Thursday, March 7, 2019

Learning Strategies

In a capitalistic society, the primary decisions are driven by corporate objectives to maximize wealth for their owners.  For the ones who make these decisions this means "increase profits or we'll find someone else who will."

The ubiquitous presence of global competition - including current competitors, future ones, and even the imagined ones that keep us awake at night - drives decision making to maximize revenues and decrease costs to extremes.  “What customers can we reach today?  What expenses can we get rid of today?  However, the best organizations keep their eye on being competitive, not just for today, but for years to come.

During a recession the market has less money to split up between competing companies and the weaker ones will struggle to stay in business.  Quite often we see these weaker companies abandoning their training and development strategies, seeing them as a luxury and not critical to their survival.  When their boats start leaking (contracts lost, stock price dropping, top talent jumping ship) they don't see much point in teaching their employees.

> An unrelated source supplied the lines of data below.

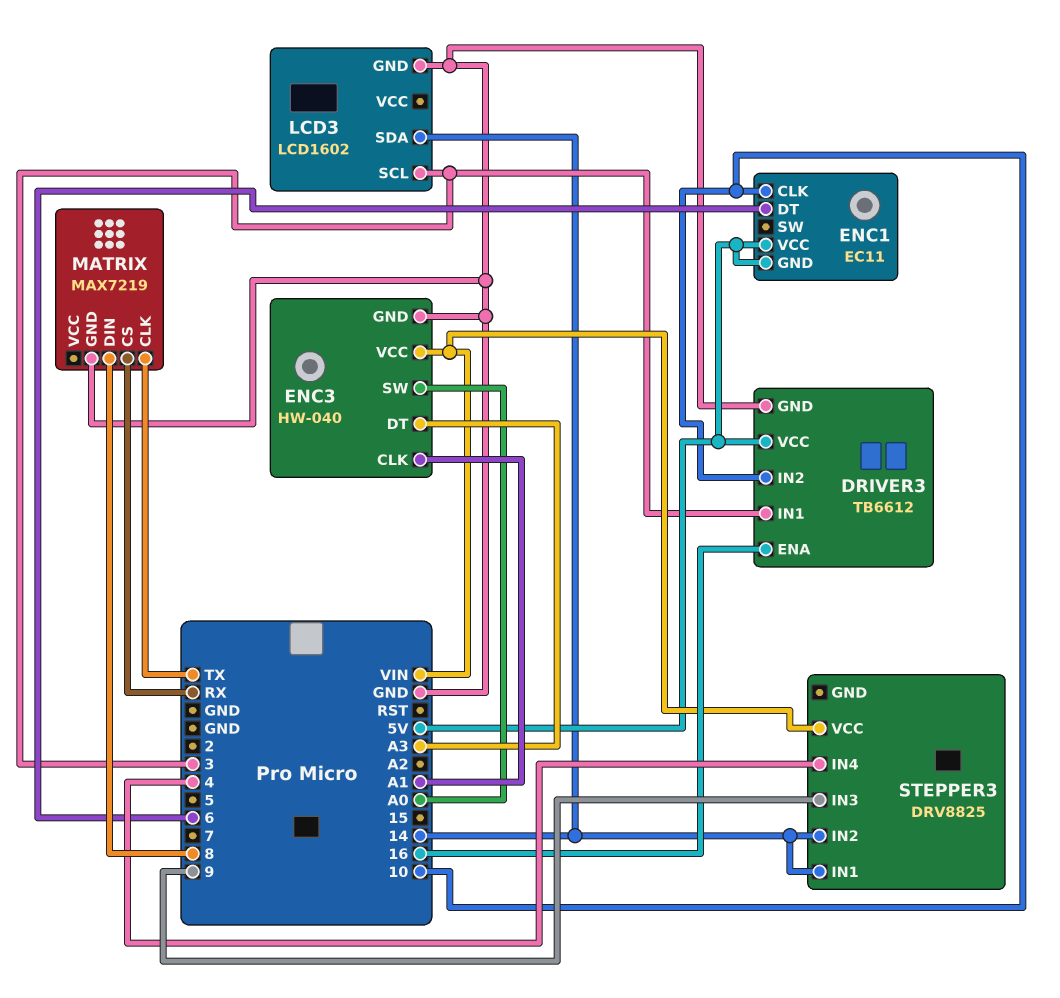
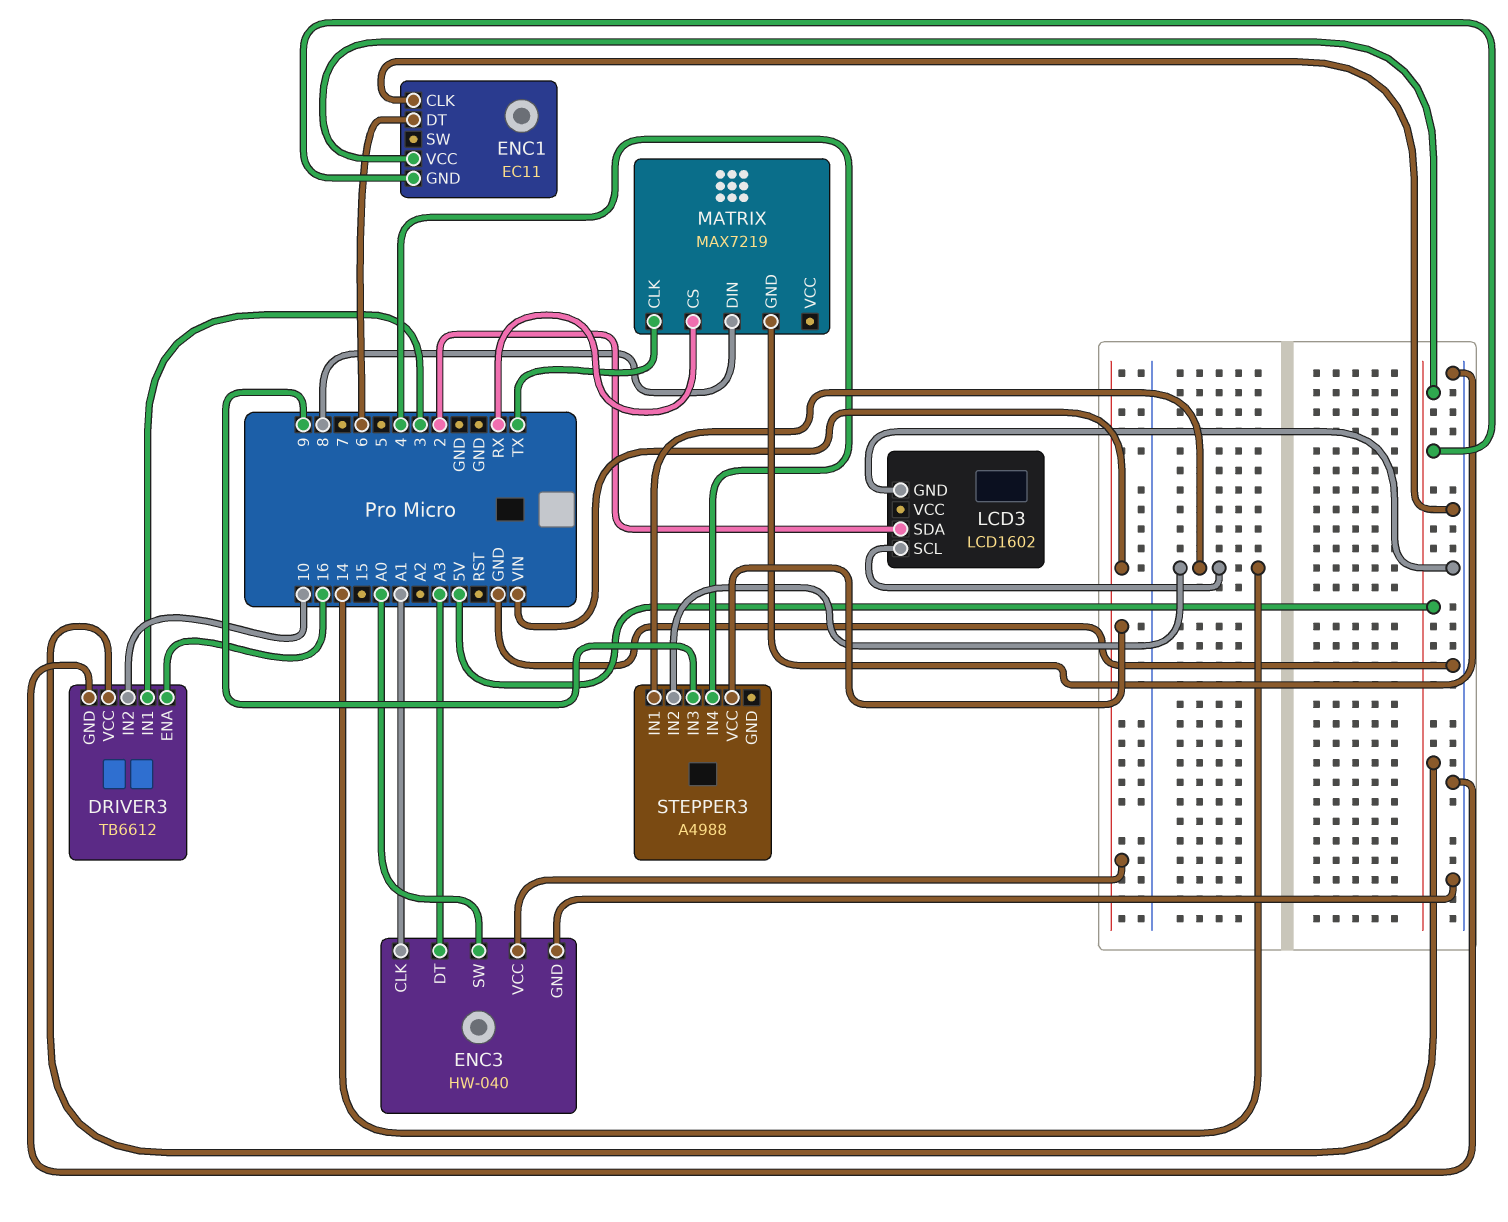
ENC1 pin CLK: 10 -> GND
LCD3 pin SCL: 3 -> 14
LCD3 pin SDA: 14 -> 2
STEPPER3: DRV8825 -> A4988

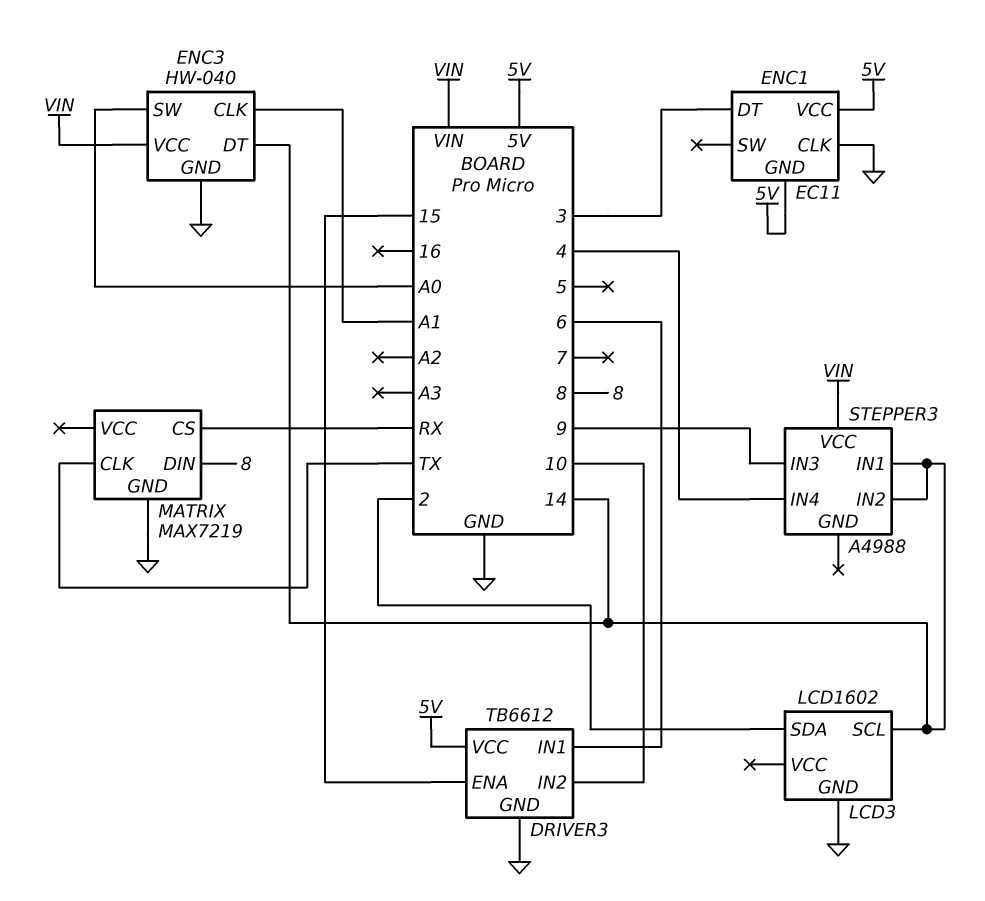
DRIVER3 pin ENA: 16 -> 15
DRIVER3 pin IN1: 3 -> 6
ENC1 pin DT: 6 -> 3
ENC3 pin DT: A3 -> 14

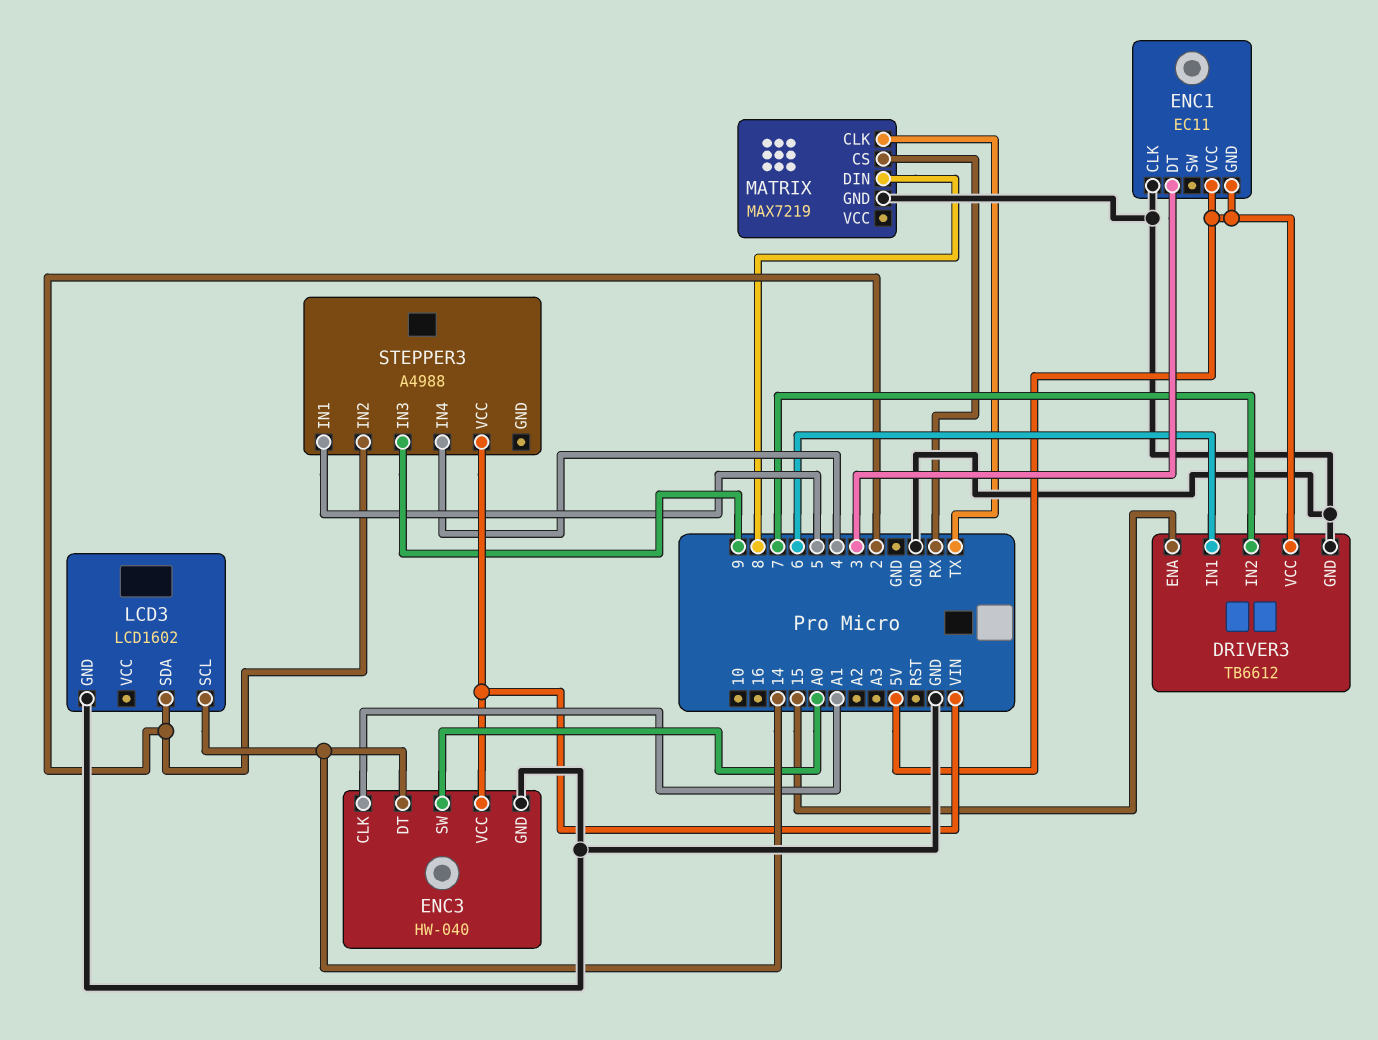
DRIVER3 pin IN2: 10 -> 7
STEPPER3 pin IN1: 14 -> 5
STEPPER3 pin IN2: 14 -> 2

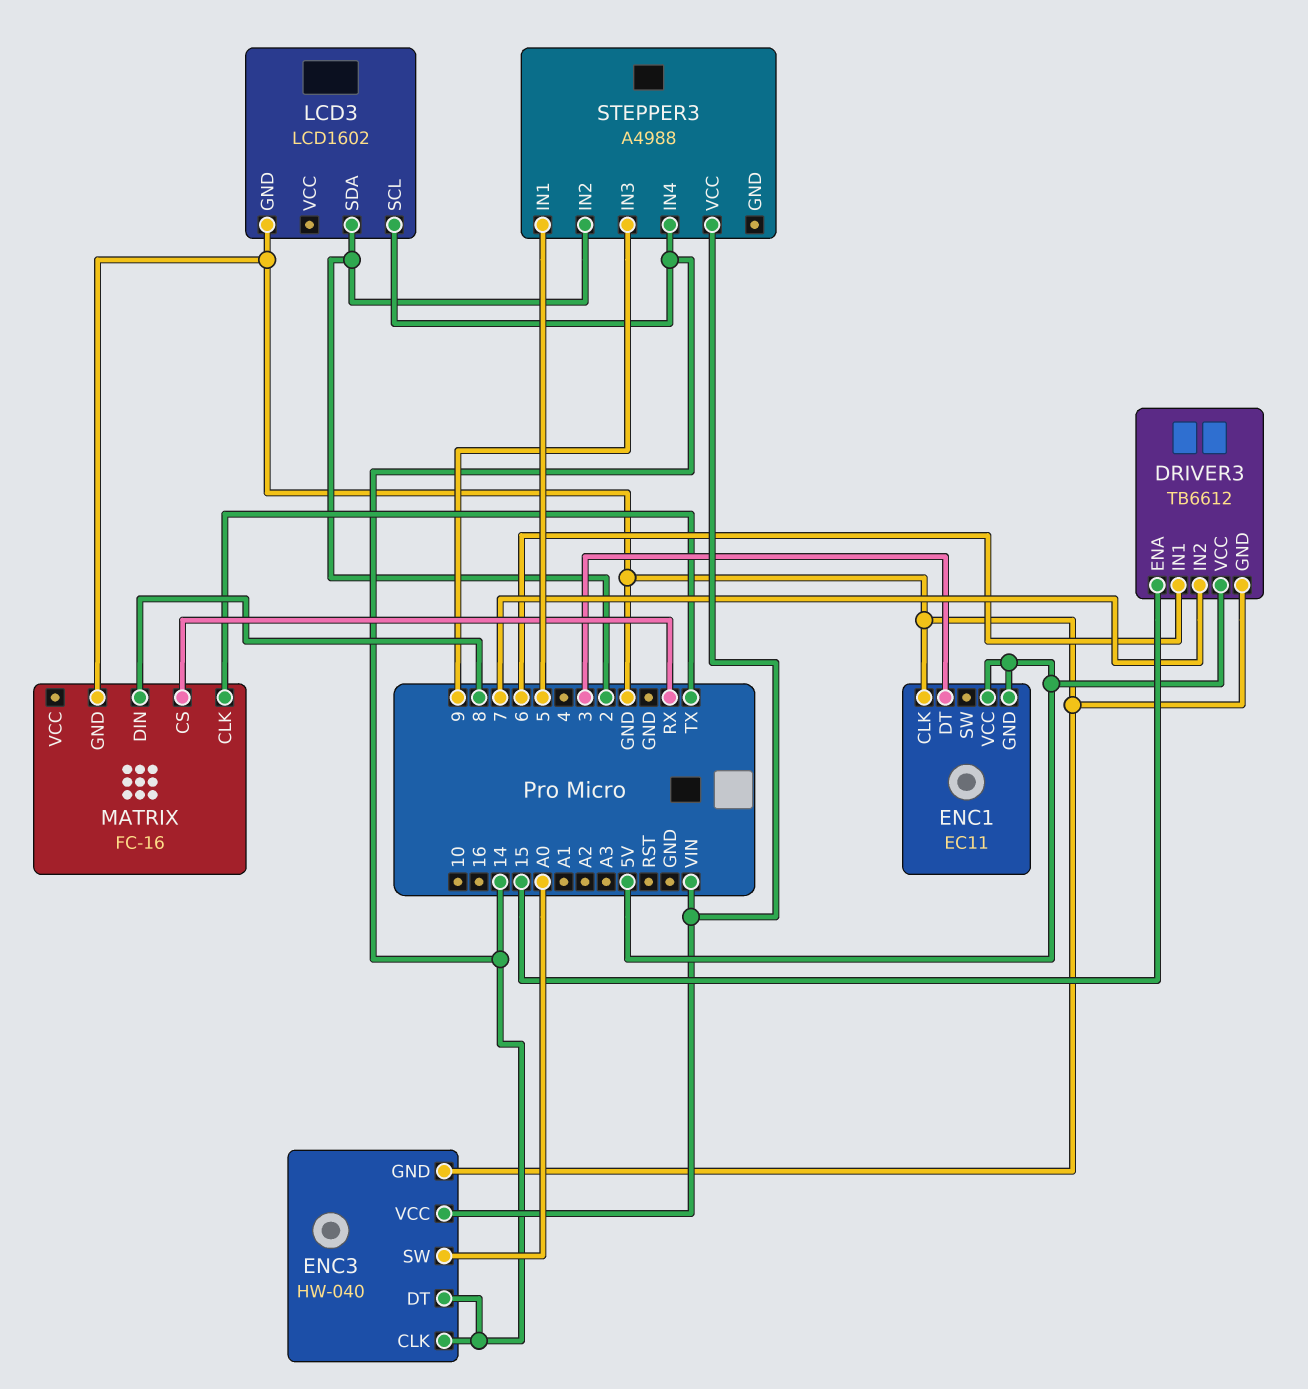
ENC3 pin CLK: A1 -> 14
MATRIX: MAX7219 -> FC-16
STEPPER3 pin IN4: 4 -> 14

However, hindsight has proven that the companies who not only survived the recession, but also raced ahead soonest when the economy rebounded, were the companies that taught employees better ways to reach customers, save money, and keep their top talent.  By developing better employees they became stronger competitors.  These companies are the ones everyone else is now chasing, and they did it through strategic learning processes.

It's not enough to simply hold a few training classes.  Strategic learning is based on continuously improving the improvement process.  These strategies usually center on finding faster and more effective ways to:
  • develop the training
  • deliver the training 
  • reduce employee learning time
  • assess training results 
  • maximize knowledge usage
The strongest competitors know that better decisions come from better informed employees.  And, in hyper-lean market conditions it becomes imperative to keep your best talent from leaving, or worse, going to work for your competition.  The strongest companies know this, having learned that employees who learn more are happier, more effective, and loyal.  So, is employee development really a luxury?

Explorers Needed
Improved learning strategies also enable quicker, more agile responses to market changes.  When teenage girls in Thailand catch a retro fad and want bobby socks and saddle shoes, who will be the first company to respond well?  Who has a learning system in place that can help a product manager to change direction, a marketing manager to cross language and cultural barriers, and a supply chain manager adapt to new distribution channels?  Many decisions will need to be made at the loading-dock and in-store level of operations.  To have people who are ready to make decisions that are good for the customers, good for the strategic partners, and good for the company is crucial.

Learning strategies build contextual awareness, contingency preparedness, interpersonal dynamics, and improved communications.  Learning strategies drive revenues up through smarter marketing, better product design, and improved distribution.  Learning strategies drive costs down through better operational efficiencies, fewer mistakes and accidents, and improved supply chain leveraging.

The question isn't whether a company is better off with improved learning.  The question is whether they will realize it, admit it, and take action to improve their learning function.